Governments are pushing universities to become more business-like and competitive in the 'global knowledge' economy. This session will use the attributes of our own discipline to examine these reforms by interrogating the nature of the changes, and by exploring how anthropologists can study them.

Long Abstract:

Universities have been placed centre-stage in the strategies of governments and inter-governmental agencies to develop a global knowledge economy. Universities are pressed to become more business-like, efficient in producing employable students, successful in turning ideas into invoices, and to score ever-higher in international rankings.

This session will use the strengths of our own discipline to examine these changes to universities as an idea, in the ways they operate as institutions, and as places of work and study. The aims are both to explore the nature of the changes underway, and to interrogate the ways that anthropologists can study them. Important issues are, for example:

Through ethnographies of globalisation, can we trace the conduits and mechanisms through which ideas about the governance of universities are moving like wildfire across sectors and between countries? How migrating concepts and technologies change as they lose their moorings in one context and become embedded in a new one?

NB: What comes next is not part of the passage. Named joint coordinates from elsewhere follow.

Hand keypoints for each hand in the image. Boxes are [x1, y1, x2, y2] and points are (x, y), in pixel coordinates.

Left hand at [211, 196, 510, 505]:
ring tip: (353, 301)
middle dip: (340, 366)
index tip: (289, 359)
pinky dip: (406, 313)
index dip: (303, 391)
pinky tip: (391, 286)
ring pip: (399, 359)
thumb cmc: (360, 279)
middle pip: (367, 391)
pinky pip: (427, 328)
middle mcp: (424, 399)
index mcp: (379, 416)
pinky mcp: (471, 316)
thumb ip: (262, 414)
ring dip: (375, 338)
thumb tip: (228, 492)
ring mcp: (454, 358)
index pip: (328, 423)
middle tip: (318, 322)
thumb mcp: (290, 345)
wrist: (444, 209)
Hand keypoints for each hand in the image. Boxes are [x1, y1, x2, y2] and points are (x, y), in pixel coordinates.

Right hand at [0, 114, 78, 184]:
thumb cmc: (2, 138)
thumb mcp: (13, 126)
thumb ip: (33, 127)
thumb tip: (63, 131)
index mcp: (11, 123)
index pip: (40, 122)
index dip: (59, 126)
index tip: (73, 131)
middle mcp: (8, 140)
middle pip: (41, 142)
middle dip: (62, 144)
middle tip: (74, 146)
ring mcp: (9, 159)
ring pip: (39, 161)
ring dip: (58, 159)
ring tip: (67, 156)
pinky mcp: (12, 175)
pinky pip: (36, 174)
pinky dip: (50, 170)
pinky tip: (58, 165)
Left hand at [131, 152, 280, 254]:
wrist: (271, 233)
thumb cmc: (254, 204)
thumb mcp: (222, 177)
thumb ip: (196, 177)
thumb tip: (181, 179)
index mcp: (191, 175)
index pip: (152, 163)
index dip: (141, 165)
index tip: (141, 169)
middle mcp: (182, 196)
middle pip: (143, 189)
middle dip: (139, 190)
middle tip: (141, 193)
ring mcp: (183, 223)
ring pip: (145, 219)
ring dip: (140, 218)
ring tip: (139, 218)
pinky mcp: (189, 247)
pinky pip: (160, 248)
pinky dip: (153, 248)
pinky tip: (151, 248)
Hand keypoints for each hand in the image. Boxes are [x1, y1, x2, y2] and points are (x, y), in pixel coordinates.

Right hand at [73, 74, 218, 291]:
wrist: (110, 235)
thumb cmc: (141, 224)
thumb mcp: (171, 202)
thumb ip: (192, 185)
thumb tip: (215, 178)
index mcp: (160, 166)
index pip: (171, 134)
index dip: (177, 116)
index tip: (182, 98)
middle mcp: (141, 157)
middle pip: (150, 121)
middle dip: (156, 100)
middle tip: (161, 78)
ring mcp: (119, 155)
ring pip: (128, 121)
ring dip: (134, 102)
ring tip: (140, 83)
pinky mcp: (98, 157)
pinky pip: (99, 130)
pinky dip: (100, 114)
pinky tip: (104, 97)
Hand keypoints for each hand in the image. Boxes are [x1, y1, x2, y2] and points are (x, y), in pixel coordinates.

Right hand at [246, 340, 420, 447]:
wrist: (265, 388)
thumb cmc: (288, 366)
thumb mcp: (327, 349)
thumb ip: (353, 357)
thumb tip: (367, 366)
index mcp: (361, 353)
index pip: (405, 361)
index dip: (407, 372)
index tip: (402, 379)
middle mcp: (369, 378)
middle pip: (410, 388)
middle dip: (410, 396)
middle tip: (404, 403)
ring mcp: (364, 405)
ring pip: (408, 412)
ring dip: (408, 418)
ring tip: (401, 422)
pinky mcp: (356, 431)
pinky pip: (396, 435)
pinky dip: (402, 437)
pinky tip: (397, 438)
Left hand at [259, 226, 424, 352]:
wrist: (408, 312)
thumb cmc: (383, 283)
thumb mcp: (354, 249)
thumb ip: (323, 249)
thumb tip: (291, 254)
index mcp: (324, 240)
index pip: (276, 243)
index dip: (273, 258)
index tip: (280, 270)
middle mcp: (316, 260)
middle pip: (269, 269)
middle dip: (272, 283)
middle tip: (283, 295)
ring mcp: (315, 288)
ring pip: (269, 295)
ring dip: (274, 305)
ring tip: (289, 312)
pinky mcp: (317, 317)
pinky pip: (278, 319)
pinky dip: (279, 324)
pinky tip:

Still-prevalent in policy literature is an assumption that government reforms 'trickle down' through organisations to employees and clients 'on the ground'. Instead, can we study ethnographically how governments, managers, academics and students are all actors in processes of transformation?

How does the reconceptualisation of universities, eg as corporations, relate to every-day practices of academics and students? Do academics still engage in 'scholarship' when their work is broken into 'teaching' and 'research', each defined by measurable outputs? When students are hailed as 'consumers' of 'learning' for 'employability', what happens to the notion and practice of education?